Meski begitu, manfaat fisiologis dari ketosis tidak selalu dirasakan secara optimal oleh setiap orang. Banyak mahasiswa tetap mengalami kantuk, sulit berkonsentrasi, atau cepat lelah selama mengikuti perkuliahan saat berpuasa. Kondisi ini umumnya bukan disebabkan oleh puasa itu sendiri, melainkan oleh faktor lain yang menyertainya, terutama kurangnya asupan cairan dan kualitas tidur yang buruk.

Selama berpuasa, tubuh tidak memperoleh cairan dalam waktu yang cukup lama. Jika kebutuhan cairan tidak dipenuhi dengan baik saat sahur maupun berbuka, risiko dehidrasi pun meningkat. Kekurangan cairan dapat menurunkan volume plasma darah sehingga suplai oksigen dan nutrisi ke otak menjadi kurang optimal, yang pada akhirnya memicu sakit kepala, kelelahan, dan penurunan konsentrasi (Arca & Singh, 2021). Gejala semacam ini sering keliru dianggap sebagai "efek puasa" semata, padahal sebenarnya lebih ke soal manajemen cairan.

Perubahan pola tidur juga menjadi tantangan tersendiri selama bulan puasa.
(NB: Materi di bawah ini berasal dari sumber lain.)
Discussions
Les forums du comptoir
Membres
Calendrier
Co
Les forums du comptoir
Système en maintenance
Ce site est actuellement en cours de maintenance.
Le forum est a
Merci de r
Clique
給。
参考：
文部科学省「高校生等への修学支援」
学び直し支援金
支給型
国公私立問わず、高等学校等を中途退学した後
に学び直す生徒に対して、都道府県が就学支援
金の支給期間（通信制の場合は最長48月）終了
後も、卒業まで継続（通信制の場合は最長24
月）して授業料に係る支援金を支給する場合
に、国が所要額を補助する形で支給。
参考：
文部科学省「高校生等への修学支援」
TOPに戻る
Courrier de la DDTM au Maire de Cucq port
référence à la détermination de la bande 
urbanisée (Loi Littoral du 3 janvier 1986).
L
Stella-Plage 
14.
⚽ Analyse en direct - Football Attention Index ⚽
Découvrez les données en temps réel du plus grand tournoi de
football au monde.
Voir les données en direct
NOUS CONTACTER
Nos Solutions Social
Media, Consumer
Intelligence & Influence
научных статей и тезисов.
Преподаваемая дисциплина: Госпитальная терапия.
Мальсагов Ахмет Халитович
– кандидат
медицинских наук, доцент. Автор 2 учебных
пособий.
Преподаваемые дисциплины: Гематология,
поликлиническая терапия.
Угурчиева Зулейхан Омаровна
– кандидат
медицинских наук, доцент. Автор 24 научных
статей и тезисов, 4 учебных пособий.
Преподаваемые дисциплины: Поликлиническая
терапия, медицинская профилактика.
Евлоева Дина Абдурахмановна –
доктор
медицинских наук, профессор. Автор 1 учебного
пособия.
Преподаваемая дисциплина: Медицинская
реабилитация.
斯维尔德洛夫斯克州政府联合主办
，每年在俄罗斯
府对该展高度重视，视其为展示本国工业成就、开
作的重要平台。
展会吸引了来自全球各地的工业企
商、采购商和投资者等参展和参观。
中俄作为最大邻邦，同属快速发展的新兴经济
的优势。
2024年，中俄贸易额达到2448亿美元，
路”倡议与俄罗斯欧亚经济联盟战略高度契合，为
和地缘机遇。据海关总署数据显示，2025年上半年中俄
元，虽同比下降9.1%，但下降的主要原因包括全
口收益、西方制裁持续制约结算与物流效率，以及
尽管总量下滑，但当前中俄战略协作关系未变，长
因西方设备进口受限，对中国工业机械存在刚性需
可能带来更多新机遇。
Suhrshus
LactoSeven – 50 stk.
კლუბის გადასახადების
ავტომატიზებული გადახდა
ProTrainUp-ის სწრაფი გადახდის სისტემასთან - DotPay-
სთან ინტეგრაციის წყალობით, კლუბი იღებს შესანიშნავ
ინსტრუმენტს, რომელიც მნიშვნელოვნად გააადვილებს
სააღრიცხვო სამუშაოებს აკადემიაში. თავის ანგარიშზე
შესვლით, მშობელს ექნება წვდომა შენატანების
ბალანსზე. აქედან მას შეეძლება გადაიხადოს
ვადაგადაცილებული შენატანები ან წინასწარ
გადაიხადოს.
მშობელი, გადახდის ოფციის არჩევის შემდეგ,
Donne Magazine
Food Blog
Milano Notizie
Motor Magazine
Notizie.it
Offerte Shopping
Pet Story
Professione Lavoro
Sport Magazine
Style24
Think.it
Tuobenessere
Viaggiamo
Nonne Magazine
Sahur mengharuskan mahasiswa bangun lebih awal, sementara sebagian justru tetap terjaga hingga larut malam untuk menyelesaikan tugas. Kebiasaan ini dapat memicu kurang tidur yang berdampak pada penurunan kemampuan berpikir, daya ingat, dan kecepatan pengambilan keputusan. Hal ini jelas berpengaruh langsung terhadap performa di kelas maupun saat mengerjakan tugas dan ujian, sehingga menjaga kualitas tidur selama bulan puasa menjadi aspek yang sama pentingnya dengan menjaga asupan cairan dan nutrisi.

Pada akhirnya, puasa tidak seharusnya dipandang sebagai hambatan dalam mencapai prestasi akademik. Tubuh memiliki mekanisme adaptasi yang memungkinkan fungsi otak tetap bekerja efektif melalui pemanfaatan senyawa keton sebagai sumber energi alternatif. Yang lebih menentukan justru bagaimana mahasiswa mengatur pola makan, cairan, dan tidur selama menjalani puasa. Dengan menerapkan pola hidup sehat semacam ini, mahasiswa dapat menjaga keseimbangan antara pelaksanaan ibadah dan pencapaian akademik, sebuah keselarasan yang mencerminkan pentingnya integrasi ilmu pengetahuan dan nilai spiritual dalam membentuk generasi yang sehat, disiplin, dan produktif.

Daftar Pustaka

Altayyar, M., Nasser, J. A., Thomopoulos, D., & Bruneau Jr, M. (2022). The implication of physiological ketosis on the cognitive brain: a narrative review. Nutrients, 14(3), 513.